A lot of Texans have done bands that way for years! I call that the Texas Charlie Loop for a good friend of mine! -- Tex


----------



## A+ Slingshots (Jan 22, 2010)

Hey Tex,
I'm a Texan "born and bred" that's been transplanted to California because of work. I grew up knowing about this way of using a pouch (and not even as a repair) maybe TC's influence is why. I never knew about Texas Charlie until recently but you know how knowledge spreads.
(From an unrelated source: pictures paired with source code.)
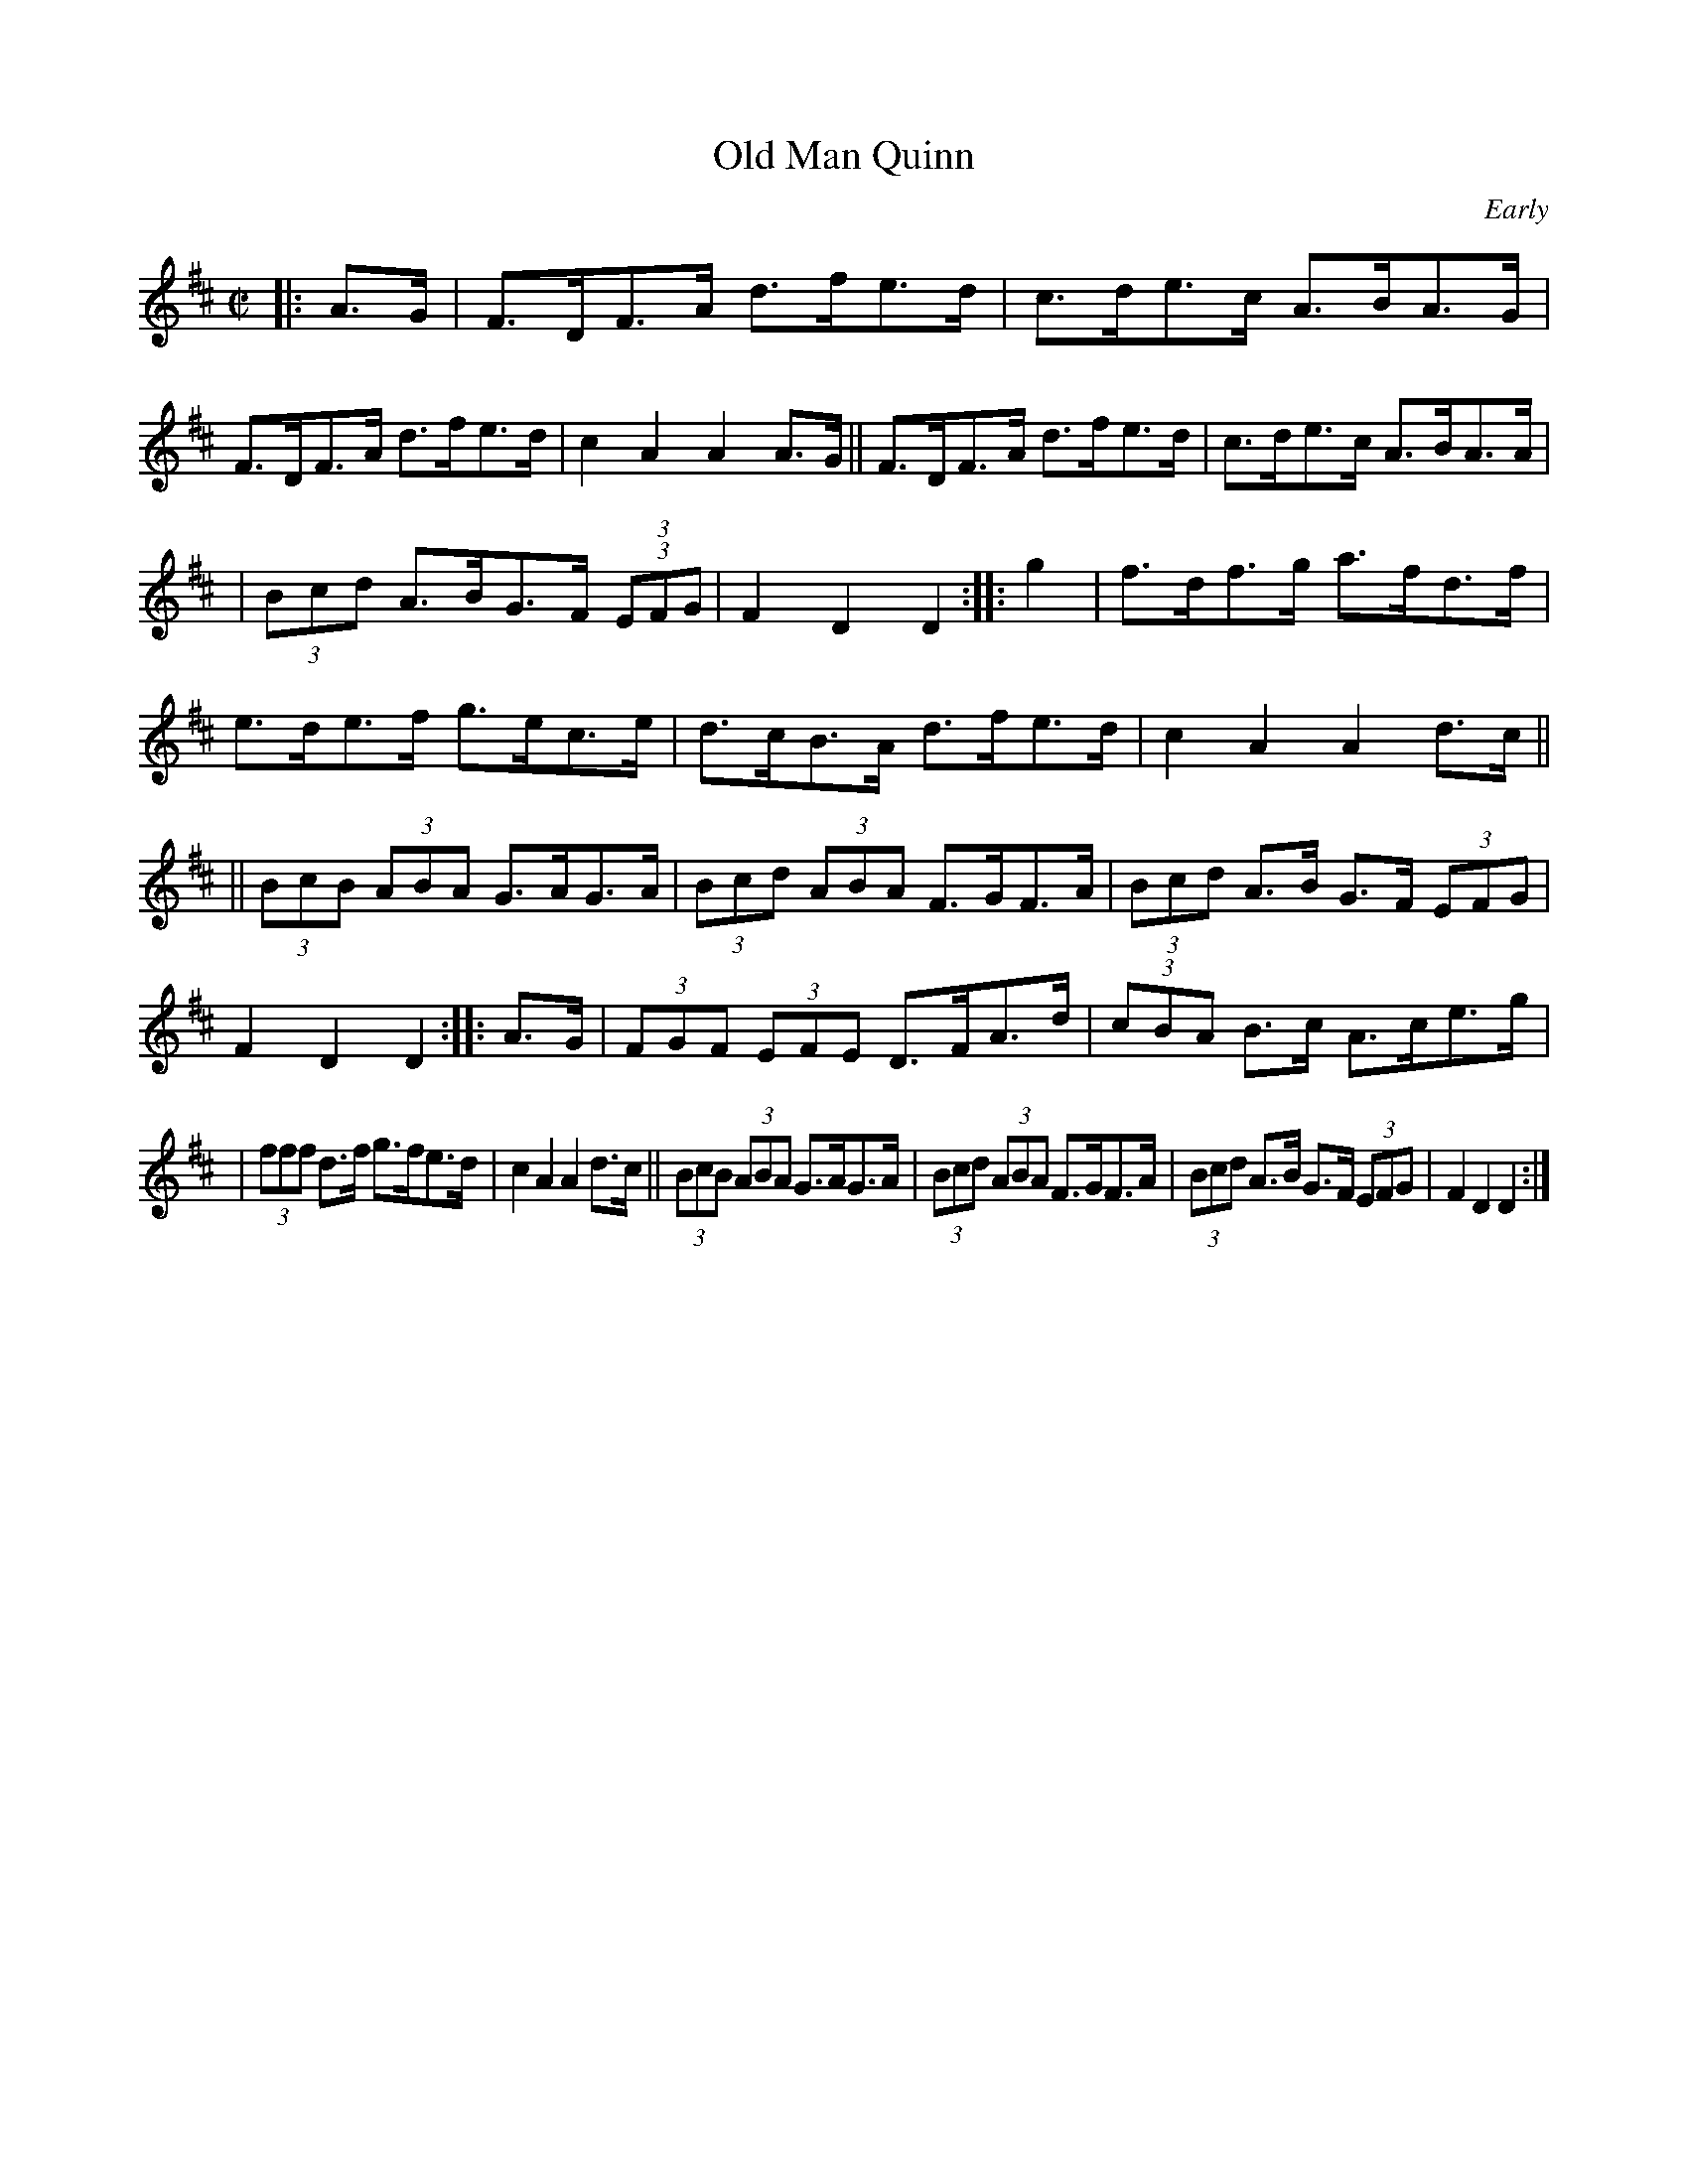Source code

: X: 1649
T: Old Man Quinn
%S: s:4 b:24(6+6+6+6)
B: O'Neill's 1850 #1649
O: Early
M: C|
L: 1/8
K: D
|: A>G \
|  F>DF>A d>fe>d | c>de>c A>BA>G \
|  F>DF>A d>fe>d | c2A2 A2A>G \
|| F>DF>A d>fe>d | c>de>c A>BA>A |
|  (3Bcd A>BG>F (3(3EFG | F2D2 D2 :: g2 \
|  f>df>g a>fd>f | e>de>f g>ec>e \
|  d>cB>A d>fe>d | c2A2 A2d>c ||
|| (3BcB (3ABA G>AG>A | (3Bcd (3ABA F>GF>A \
|  (3Bcd A>B G>F (3EFG | F2D2 D2 :: A>G \
|  (3FGF (3EFE D>FA>d | (3cBA B>c A>ce>g |
|  (3fff d>f g>fe>d | c2A2 A2d>c \
|| (3BcB (3ABA G>AG>A | (3Bcd (3ABA F>GF>A \
|  (3Bcd A>B G>F (3EFG | F2D2 D2 :|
But then again scientist say that "good ideas" often develop independently around the world without benefit of each other, I believe anthropologists call it "convergent development." 
Despite my pondering and rambling on the subject I would like to thank Texas Charlie for his contributions to "flippin" as anyone who could shoot like him deserves credit for a lot of things.


----------



## Performance Catapults (Feb 3, 2010)

Good video...I kept hearing a Dove in the background.


----------



## A+ Slingshots (Jan 22, 2010)

Hey Jim,
Thanks. I fumbled around a lot, but I just try to be real. The doves live and raise their young all in the neighborhood and in my back yard. I have always like their sound.


----------



## smitty (Dec 17, 2009)

Yeah I have dove around my place too. Love the sound they make too.


----------